Firstly, we worked on the product itself and use of the garments, paying more consideration by giving a ‘Stone Island feel’ to the lighter families of product. Then we worked on the communication side, to fulfil people’s need to get more information about Stone Island, advertising in , the Italian day by day newspaper totally dedicated to sports – all Italian males learn it!
We additionally started speaking with folks by means of the web, a actually amazing tool. Stone Island, its historical past and the worth of our merchandise at the moment are known by younger folks. Young individuals are fast and intelligent, they perceive when you could have a true story of product, quality and keenness. So now we’re worn by a far broader vary of people.
U: What are Stone Island’s nice inspirations at the moment
CR: We get inspired by individuals, structure, design. At present we’re at present studying some materials used in the automobile industry. Through the Olympics, the outfits the athletes put on are very technical which can be inspirational. Everything inspires us.

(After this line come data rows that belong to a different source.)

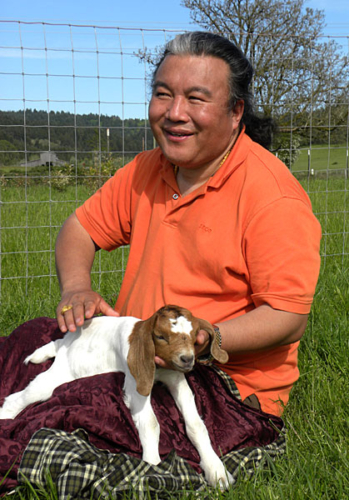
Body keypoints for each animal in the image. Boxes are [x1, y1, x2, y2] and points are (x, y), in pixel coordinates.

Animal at [0, 304, 234, 488]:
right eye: (160, 336)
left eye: (195, 337)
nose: (187, 359)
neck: (158, 370)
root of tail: (73, 335)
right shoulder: (135, 382)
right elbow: (150, 423)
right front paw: (154, 467)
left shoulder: (176, 378)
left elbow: (196, 424)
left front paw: (216, 470)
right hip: (62, 372)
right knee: (27, 394)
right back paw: (6, 415)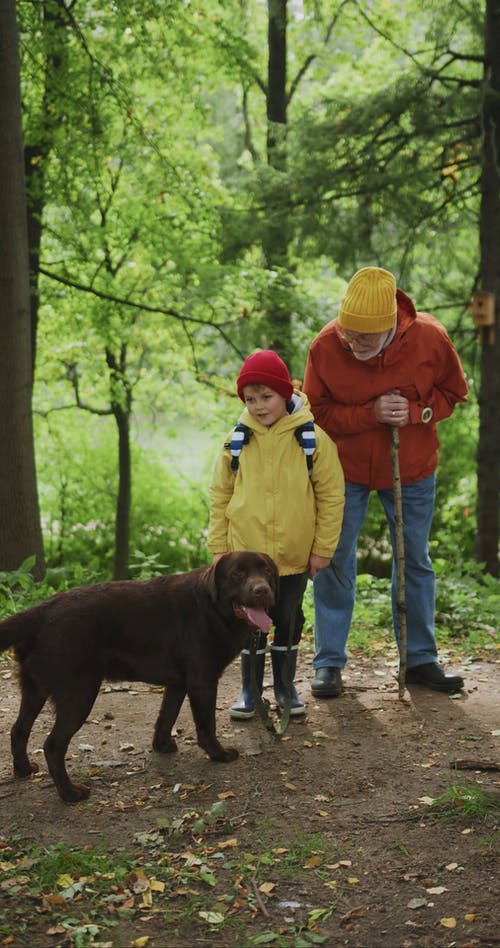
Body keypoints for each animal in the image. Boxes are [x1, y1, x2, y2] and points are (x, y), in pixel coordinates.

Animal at [0, 552, 278, 804]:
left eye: (266, 571)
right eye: (237, 574)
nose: (261, 590)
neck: (212, 609)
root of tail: (40, 611)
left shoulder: (178, 683)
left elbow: (166, 717)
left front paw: (163, 745)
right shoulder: (203, 682)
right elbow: (206, 725)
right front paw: (218, 754)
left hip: (35, 689)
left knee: (18, 730)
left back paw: (24, 770)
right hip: (78, 694)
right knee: (53, 745)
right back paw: (70, 794)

U: Where does Stone Island match in the tradition of Italian design
CR: The heritage of my country’s tradition is very important. I’m the eighth generation of my household working with textiles, so the roots are actually strong! Also, since the beginning, our headquarters have been in Ravarino, a small town near Bologna. It’s within the countryside and the connection with the land there is de facto strong. Twenty kilometres away from us is the distretto – an industrial zone of vehicles: Ferrari, Lamborghini, Maserati, Bugatti, De Tomaso and if you happen to need a bike, Ducati. That is an space that produces dreams, not mere products. Italians are good at this.

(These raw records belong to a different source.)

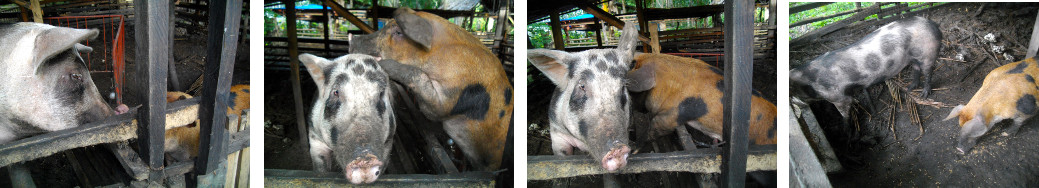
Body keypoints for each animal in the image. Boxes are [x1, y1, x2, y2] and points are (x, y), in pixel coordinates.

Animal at [303, 52, 398, 183]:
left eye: (381, 94)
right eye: (336, 92)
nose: (365, 158)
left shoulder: (389, 142)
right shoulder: (315, 137)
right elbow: (321, 169)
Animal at [793, 16, 943, 118]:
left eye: (793, 95)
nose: (799, 106)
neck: (809, 80)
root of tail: (932, 24)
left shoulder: (838, 96)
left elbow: (845, 113)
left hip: (928, 53)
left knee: (928, 73)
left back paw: (924, 95)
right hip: (914, 58)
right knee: (916, 69)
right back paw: (909, 88)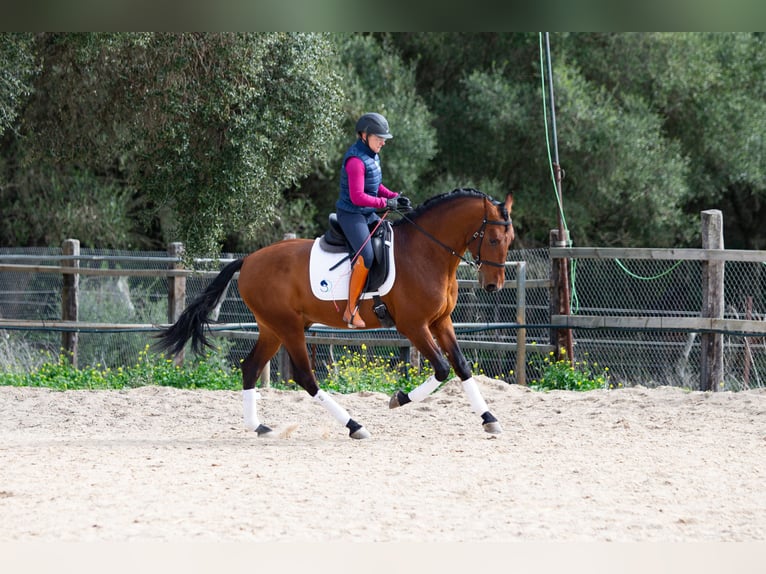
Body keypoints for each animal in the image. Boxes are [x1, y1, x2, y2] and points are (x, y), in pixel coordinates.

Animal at [154, 189, 516, 440]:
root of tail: (249, 259)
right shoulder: (414, 326)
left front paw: (490, 419)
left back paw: (259, 427)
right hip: (289, 327)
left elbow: (462, 366)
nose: (493, 285)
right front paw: (398, 399)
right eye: (493, 239)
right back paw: (354, 425)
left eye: (509, 239)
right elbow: (441, 369)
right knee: (305, 377)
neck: (426, 252)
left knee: (251, 367)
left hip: (272, 328)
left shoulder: (441, 322)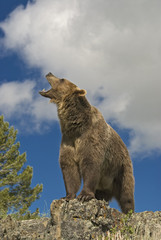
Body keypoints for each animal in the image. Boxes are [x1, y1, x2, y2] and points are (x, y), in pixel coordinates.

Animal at [39, 72, 135, 213]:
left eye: (62, 79)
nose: (49, 73)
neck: (76, 126)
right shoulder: (69, 141)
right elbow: (69, 169)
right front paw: (67, 196)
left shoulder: (92, 139)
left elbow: (91, 163)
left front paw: (84, 196)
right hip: (105, 183)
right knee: (103, 193)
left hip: (121, 167)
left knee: (126, 192)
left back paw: (129, 211)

U: What makes you proud about Stone Island after 30 years in business
I’ll tell you a few things that makes me proud. In June, to rejoice the brand’s anniversary, we produced , a retrospective exhibition that happened in Florence’s nikelab stone island nineteenth Century Stazione Leopolda.

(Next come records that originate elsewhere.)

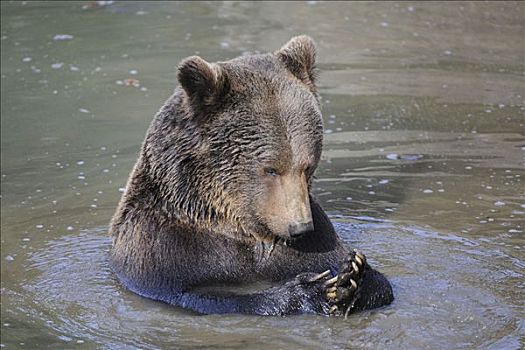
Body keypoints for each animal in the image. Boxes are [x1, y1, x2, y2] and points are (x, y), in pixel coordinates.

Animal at [108, 36, 390, 318]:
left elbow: (377, 283)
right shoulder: (165, 250)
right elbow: (201, 295)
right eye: (271, 169)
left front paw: (353, 274)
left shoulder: (318, 238)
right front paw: (312, 290)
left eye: (307, 166)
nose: (300, 227)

The exhibition included over 200 items from the archives, divided in 10 thematic areas staged in some breathtaking settings, representing the innumerable treatments, assessments and processes that had been required to create them. Entering and strolling by means of the exhibition was very emotional. I saw there in a really clear method the continuity within the Stone Island story. This made me really feel actually proud.
U: And the opposite thing
CR: My clients! Simply to offer you an instance: there may be an Italian drummer. Each time he’s on tour, as quickly as he arrives in a metropolis, he visits our factors of sale and sends me a postcard with a be aware about the store and the products. After a number of postcards, we met and now chat commonly over e-mail. I was really completely happy to see him on the opening of the exhibition. We additionally had fairly lots of people attend from abroad, mainly the UK, that visited Florence because of the exhibition. Are you able to see the point My customers are particular!